N. Simon

Nassau Community College (UNITED STATES)
Agent-based modeling (ABM) offers learners the opportunity to actively engage in complex modeling situations. These range from the physical and natural sciences to those topics which are relevant in today’s society under the auspice of a variety of socio-economic or cultural happenings. Minimal user interaction is required, as the simulation or game is designed and the outcome of the data on human behavior and logical thought processes. This encourages learners to work collaboratively in a multi-player gaming forum and to realistically apply scientific principles and properties in a low-threat matrix environment. The use of ABM within educational games key component in improving Critical Thinking (CT) and Cognitive Load (CL) abilities for a more realistic learning environment.
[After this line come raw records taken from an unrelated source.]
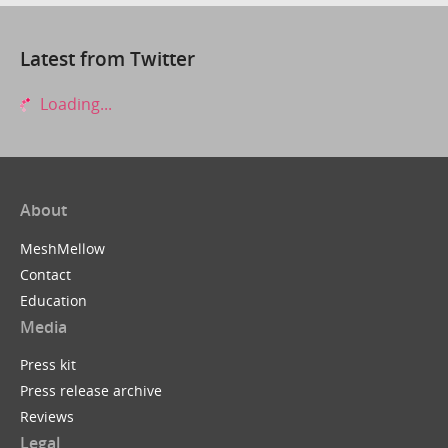
Latest from Twitter
Loading...
About
MeshMellow
Contact
Education
Media
Press kit
Press release archive
Reviews
Legal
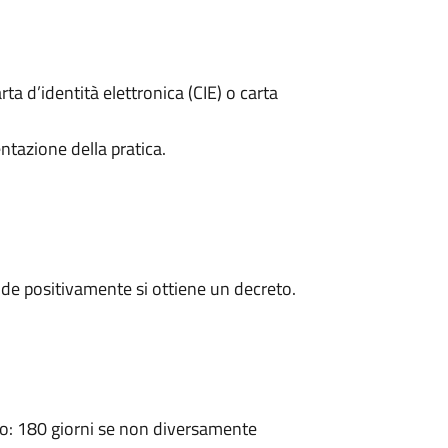
rta d’identità elettronica (CIE) o carta
ntazione della pratica.
de positivamente si ottiene un decreto.
: 180 giorni se non diversamente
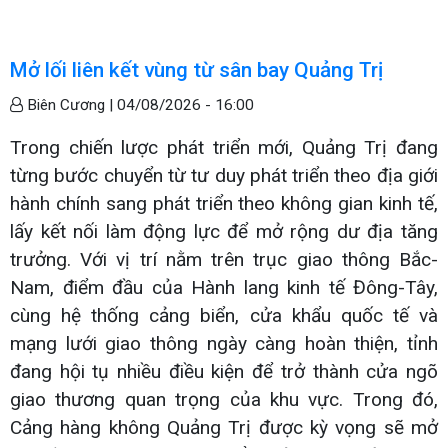
Mở lối liên kết vùng từ sân bay Quảng Trị
Biên Cương |
04/08/2026 - 16:00
Trong chiến lược phát triển mới, Quảng Trị đang
từng bước chuyển từ tư duy phát triển theo địa giới
hành chính sang phát triển theo không gian kinh tế,
lấy kết nối làm động lực để mở rộng dư địa tăng
trưởng. Với vị trí nằm trên trục giao thông Bắc-
Nam, điểm đầu của Hành lang kinh tế Đông-Tây,
cùng hệ thống cảng biển, cửa khẩu quốc tế và
mạng lưới giao thông ngày càng hoàn thiện, tỉnh
đang hội tụ nhiều điều kiện để trở thành cửa ngõ
giao thương quan trọng của khu vực. Trong đó,
Cảng hàng không Quảng Trị được kỳ vọng sẽ mở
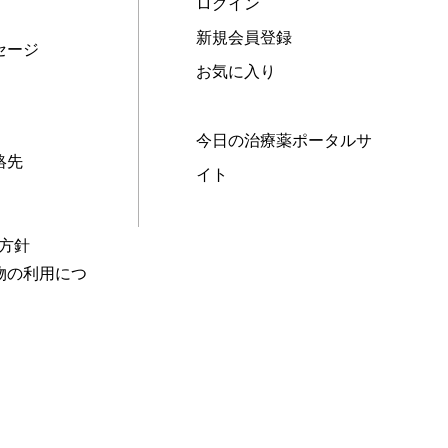
ログイン
新規会員登録
セージ
お気に入り
今日の治療薬ポータルサ
絡先
イト
本方針
物の利用につ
ABM propounds a practical application of identifying active entities by the modeler, of agents while defining the agents’ behavior(s). The agents, in this learning forum, were the learner/users of the simulation game, while the behavior was the established connection(s) between scientific concepts and phenomena and the practical application(s) therein. ABM is a fairly new approach to the modeling of complex systems, in which autonomous ‘agents’ or users abide by ‘behaviors’ or rules of engagement. The users or agents interact with one another, thus influencing their behavior(s), therefore altering the outcome(s) of the simulation game. This in turn creates a more realistic view of general behavioral practices. These practices give rise to patterns and structural attributes that cannot be expressly or explicitly programmed into the game itself.

The use of imagery and iconic representation of scientific concepts is a key component in improving Critical Thinking (CT) skills while maintaining optimal Cognitive Load (CL) within higher education STEM learners. Laboratory experiences are a vital component within science education, while rote traditional lab experiments are currently not addressing inquiry nor linking with educational technologies. Instructional approaches based on active discovery and problem-based learning using digital games is becoming more commonplace in today’s educational forum. Opportunities to alternatively assess learning and evaluate comprehension in a digital learning environment are supportive from both a theoretical perspective and an empirical research perspective. Using educational games for assessment not only measures previously outlines learning objectives and goals, but allows learners to measure their cognitive load abilities in these scenarios.

The research performed was a causal-comparative quantitative study with 150 learners enrolled at a two-year community college, to determine the effects of Agent-Based Modelling on learner behavior within science education. Data collection involved a quantitative analysis of pre/post-laboratory experiment surveys that included using a Repeated Measures ANOVA test for ABM or non-ABM for cognitive load and critical thinking modalities. By studying the manner in which learners comprehend information and reducing their cognitive load while conducting scientific experiments in Virtual Learning Environments (VLEs), we are provided with the information required to structure pedagogical changes and appropriate technology resources in applicable teaching modalities.